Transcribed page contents
>>>
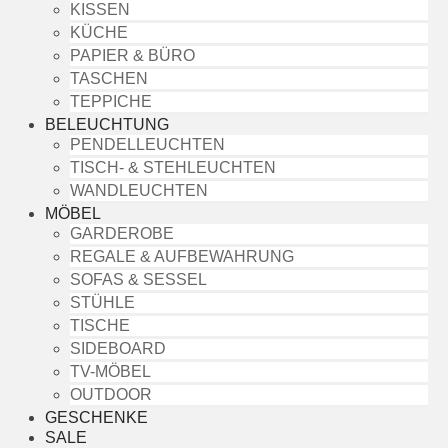
KISSEN
KÜCHE
PAPIER & BÜRO
TASCHEN
TEPPICHE
BELEUCHTUNG
PENDELLEUCHTEN
TISCH- & STEHLEUCHTEN
WANDLEUCHTEN
MÖBEL
GARDEROBE
REGALE & AUFBEWAHRUNG
SOFAS & SESSEL
STÜHLE
TISCHE
SIDEBOARD
TV-MÖBEL
OUTDOOR
GESCHENKE
SALE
<<<
Each entry above should be restated word for word, though no picture may appear in the copy.

KISSEN
KÜCHE
PAPIER & BÜRO
TASCHEN
TEPPICHE
BELEUCHTUNG
PENDELLEUCHTEN
TISCH- & STEHLEUCHTEN
WANDLEUCHTEN
MÖBEL
GARDEROBE
REGALE & AUFBEWAHRUNG
SOFAS & SESSEL
STÜHLE
TISCHE
SIDEBOARD
TV-MÖBEL
OUTDOOR
GESCHENKE
SALE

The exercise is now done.